622, 2nd Ed.) Many jurists also base this primary responsibility of the employer on the principle
of representation of the principal by the agent. Thus, Oyuelos says in the work already cited
(Vol. 7, p. 747) that before third persons the employer and employee "vienen a ser como una
sola personalidad, por refundicion de la del dependiente en la de quien le emplea y utiliza."
("become as one personality by the merging of the person of the employee in that of him who
employs and utilizes him.") All these observations acquire a peculiar force and significance
when it comes to motor accidents, and there is need of stressing and accentuating the
responsibility of owners of motor vehicles.
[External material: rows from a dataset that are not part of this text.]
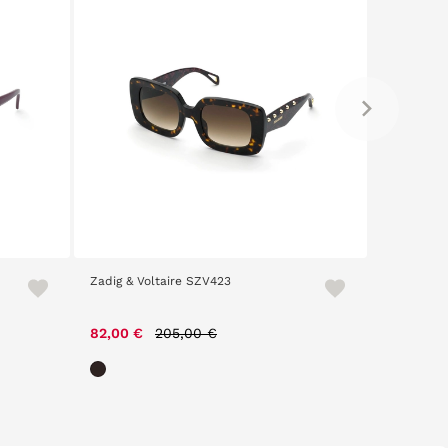
Zadig & Voltaire SZV423
Guess 781
Price reduced from
to
82,00 €
205,00 €
72,10 €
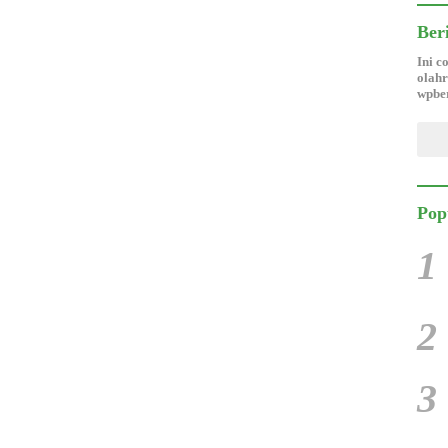
Ber
Ini c
olahr
wpber
Pop
1
2
3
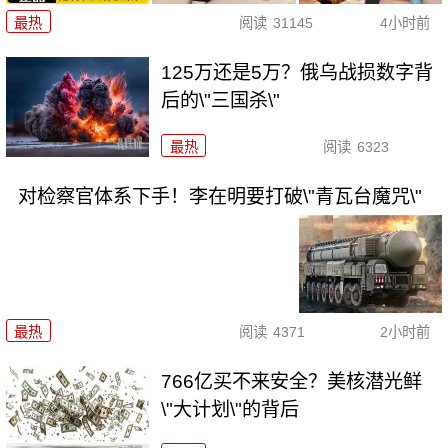
最热
阅读
31145
4小时前
125万还是5万？俄乌战损数字背
后的\"三国杀\"
最热
阅读
6323
对检察官体系下手！李在明要打破\"青瓦台魔咒\"
最热
阅读
4371
2小时前
766亿买不来安全？美核潜光鲜
\"大计划\"的背后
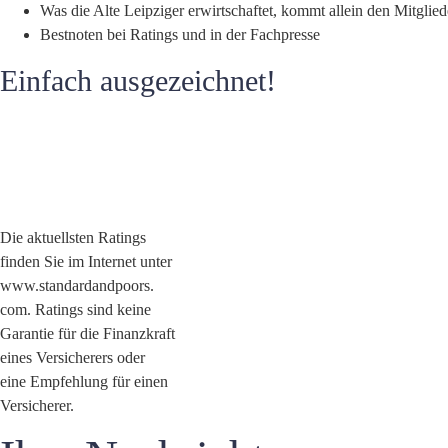
Was die Alte Leipziger erwirtschaftet, kommt allein den Mitglied
Bestnoten bei Ratings und in der Fachpresse
Einfach ausgezeichnet!
Die aktuellsten Ratings
finden Sie im Internet unter
www.standardandpoors.
com. Ratings sind keine
Garantie für die Finanzkraft
eines Versicherers oder
eine Empfehlung für einen
Versicherer.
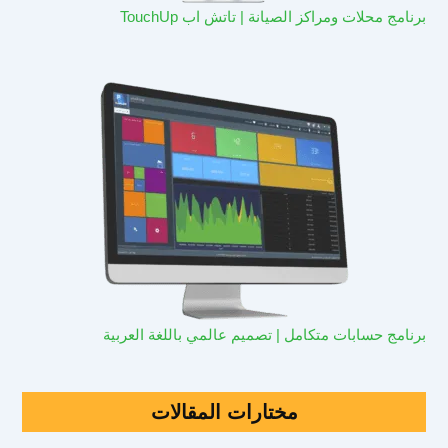
برنامج محلات ومراكز الصيانة | تاتش اب TouchUp
برنامج حسابات متكامل | تصميم عالمي باللغة العربية
مختارات المقالات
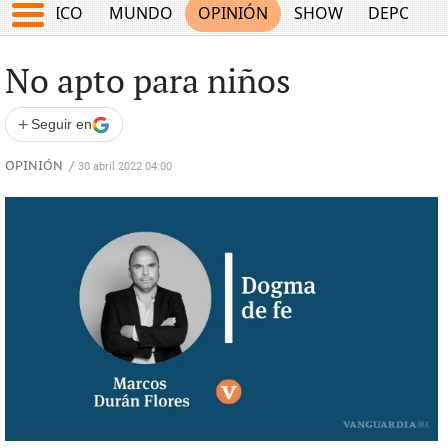
MÉXICO
MUNDO
OPINIÓN
SHOW
DEPORTE
No apto para niños
+
Seguir en
OPINIÓN
/
30 abril 2022 04:00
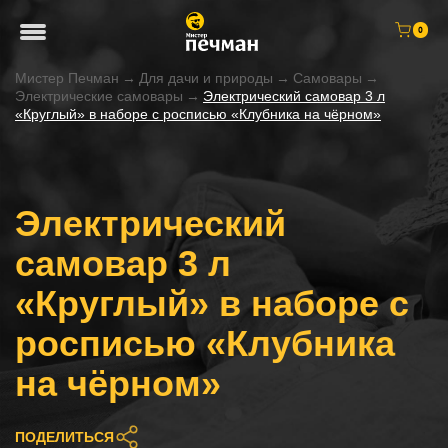
0
Мистер Печман
→
Для дачи и природы
→
Самовары
→
Электрические самовары
→
Электрический самовар 3 л
«Круглый» в наборе с росписью «Клубника на чёрном»
Электрический
самовар 3 л
«Круглый» в наборе с
росписью «Клубника
на чёрном»
ПОДЕЛИТЬСЯ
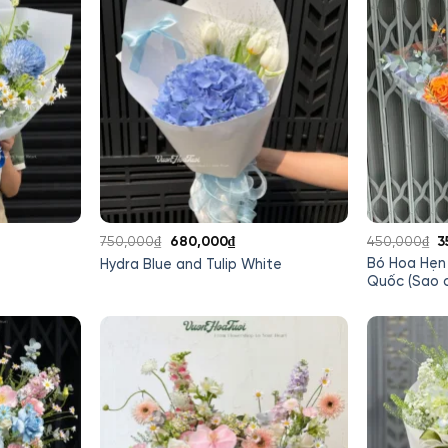
Giá
Giá
G
750,000
₫
680,000
₫
450,000
₫
3
gốc
hiện
g
Bó Hoa Hẹn
Hydra Blue and Tulip White
là:
tại
là
Quốc (Sao 
750,000₫.
là:
4
000₫.
680,000₫.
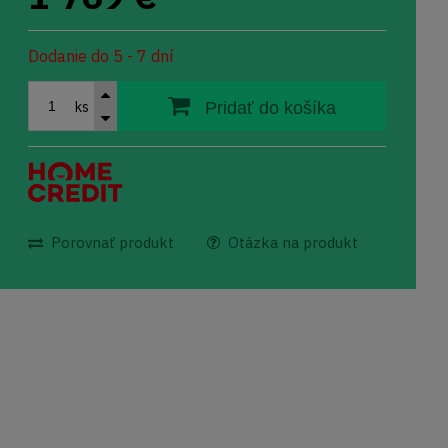
Dodanie do 5 - 7 dní
ks
Pridať do košíka
Porovnať produkt
Otázka na produkt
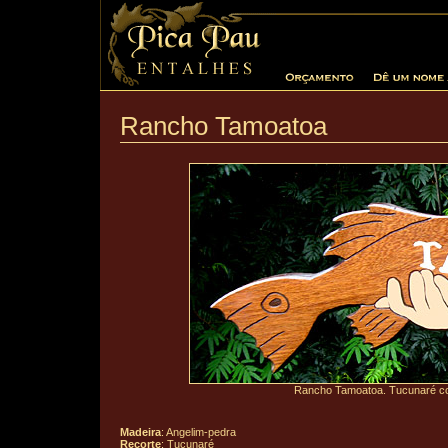
Rancho Tamoatoa
Rancho Tamoatoa. Tucunaré co
Madeira
: Angelim-pedra
Recorte
: Tucunaré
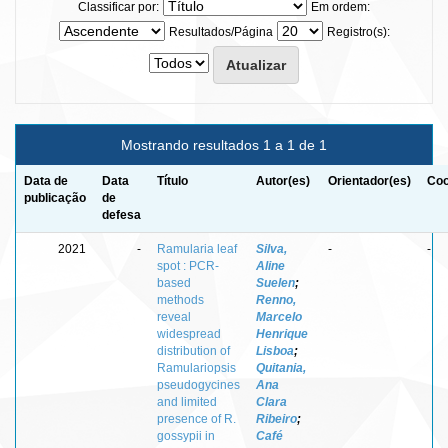
Classificar por:
Em ordem:
Resultados/Página
Registro(s):
Mostrando resultados 1 a 1 de 1
Data de
Data
Título
Autor(es)
Orientador(es)
Coo
publicação
de
defesa
2021
-
Ramularia leaf
Silva,
-
-
spot : PCR-
Aline
based
Suelen
;
methods
Renno,
reveal
Marcelo
widespread
Henrique
distribution of
Lisboa
;
Ramulariopsis
Quitania,
pseudogycines
Ana
and limited
Clara
presence of R.
Ribeiro
;
gossypii in
Café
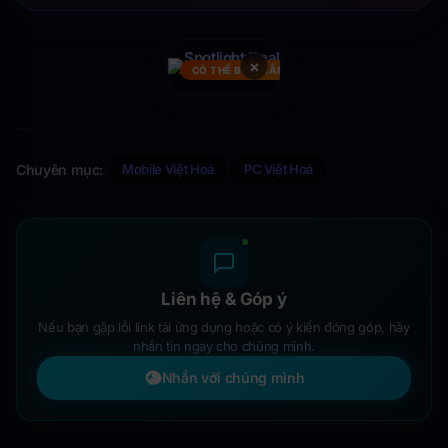
×
CÓ THỂ BẠN CẦN
Chuyên mục:
Mobile Việt Hoá
PC Việt Hoá
Liên hệ & Góp ý
Nếu bạn gặp lỗi link tải ứng dụng hoặc có ý kiến đóng góp, hãy
nhắn tin ngay cho chúng mình.
Nhắn với chúng mình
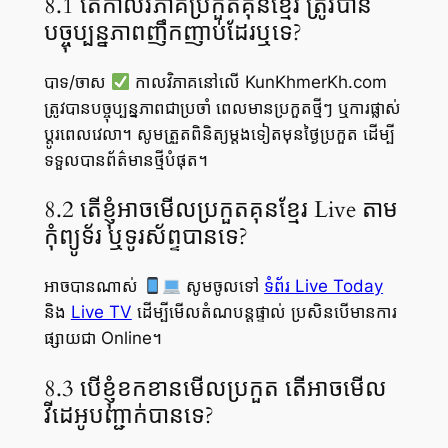
8.1 តើកាលវិភាគប្រកួតគុនខ្មែរ ត្រូវបាន
បច្ចុប្បន្នភាពញឹកញាប់ដែរឬទេ?
បាទ/ចាស
កាលវិភាគនៅលើ KunKhmerKh.com
ត្រូវបានបច្ចុប្បន្នភាពជាប្រចាំ ពេលមានប្រកួតថ្មីៗ ឬការផ្លាស់
ប្តូរពេលវេលា។ សូមត្រួតពិនិត្យម្តងទៀតមុនថ្ងៃប្រកួត ដើម្បី
ទទួលបានព័ត៌មានថ្មីបំផុត។
8.2 តើខ្ញុំអាចមើលប្រកួតគុនខ្មែរ Live តាម
កុំព្យូទ័រ ឬទូរស័ព្ទបានទេ?
អាចបានណាស់
សូមចូលទៅ
ទំព័រ Live Today
និង
Live TV
ដើម្បីមើលតំណបន្តផ្ទាល់ ប្រសិនបើមានការ
ផ្សាយជា Online។
8.3 បើខ្ញុំខកខានមើលប្រកួត តើអាចមើល
វីដេអូបញ្ជាក់បានទេ?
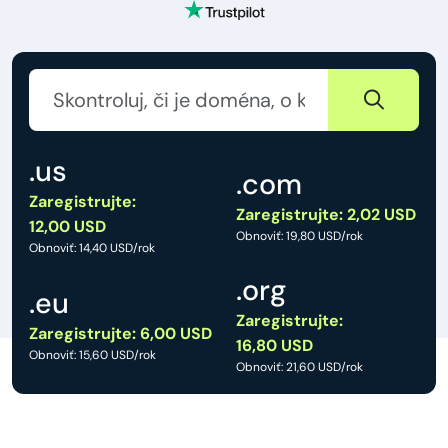
.us
.com
Zaregistrujte:
Zaregistrujte: 2,02 USD
12,00 USD
Obnoviť: 19,80 USD/rok
Obnoviť: 14,40 USD/rok
.org
.eu
Zaregistrujte:
Zaregistrujte: 6,00 USD
16,80 USD
Obnoviť: 15,60 USD/rok
Obnoviť: 21,60 USD/rok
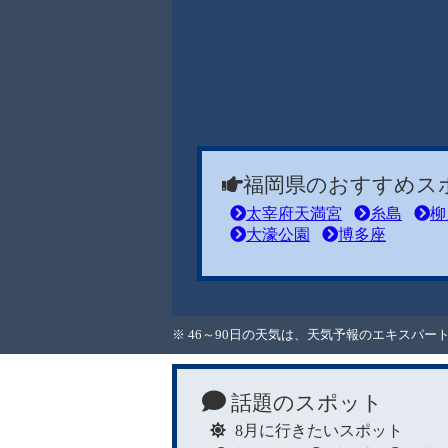
福岡県のおすすめス
太宰府天満宮
糸島
柳
大濠公園
博多座
※ 46～90日の天気は、天気予報のエキスパ
話題のスポット
8月に行きたいスポット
Fourthly, because of the broad sweep of the provisions of both the Penal Code and the Civil
Code on this subject, which has given rise to the overlapping or concurrence of spheres
already discussed, and for lack of understanding of the character and efficacy of the action
for culpa aquiliana, there has grown up a common practice to seek damages only by virtue of
the civil responsibility arising from a crime, forgetting that there is another remedy, which is by
invoking articles 1902-1910 of the Civil Code. Although this habitual method is allowed by our
laws, it has nevertheless rendered practically useless and nugatory the more expeditious and
effective remedy based on culpa aquiliana or culpa extra-contractual. In the present case, we
are asked to help perpetuate this usual course. But we believe it is high time we pointed out to
the harm done by such practice and to restore the principle of responsibility for fault or
negligence under articles 1902 et seq. of the Civil Code to its full rigor. It is high time we
caused the stream of quasi-delict or culpa aquiliana to flow on its own natural channel, so that
its waters may no longer be diverted into that of a crime under the Penal Code. This will, it is
believed, make for the better safeguarding of private rights because it re-establishes an
ancient and additional remedy, and for the further reason that an independent civil action, not
depending on the issues, limitations and results of a criminal prosecution, and entirely directed
by the party wronged or his counsel, is more likely to secure adequate and efficacious redress.

In view of the foregoing, the judgment of the Court of Appeals should be and is hereby
affirmed, with costs against the defendant-petitioner.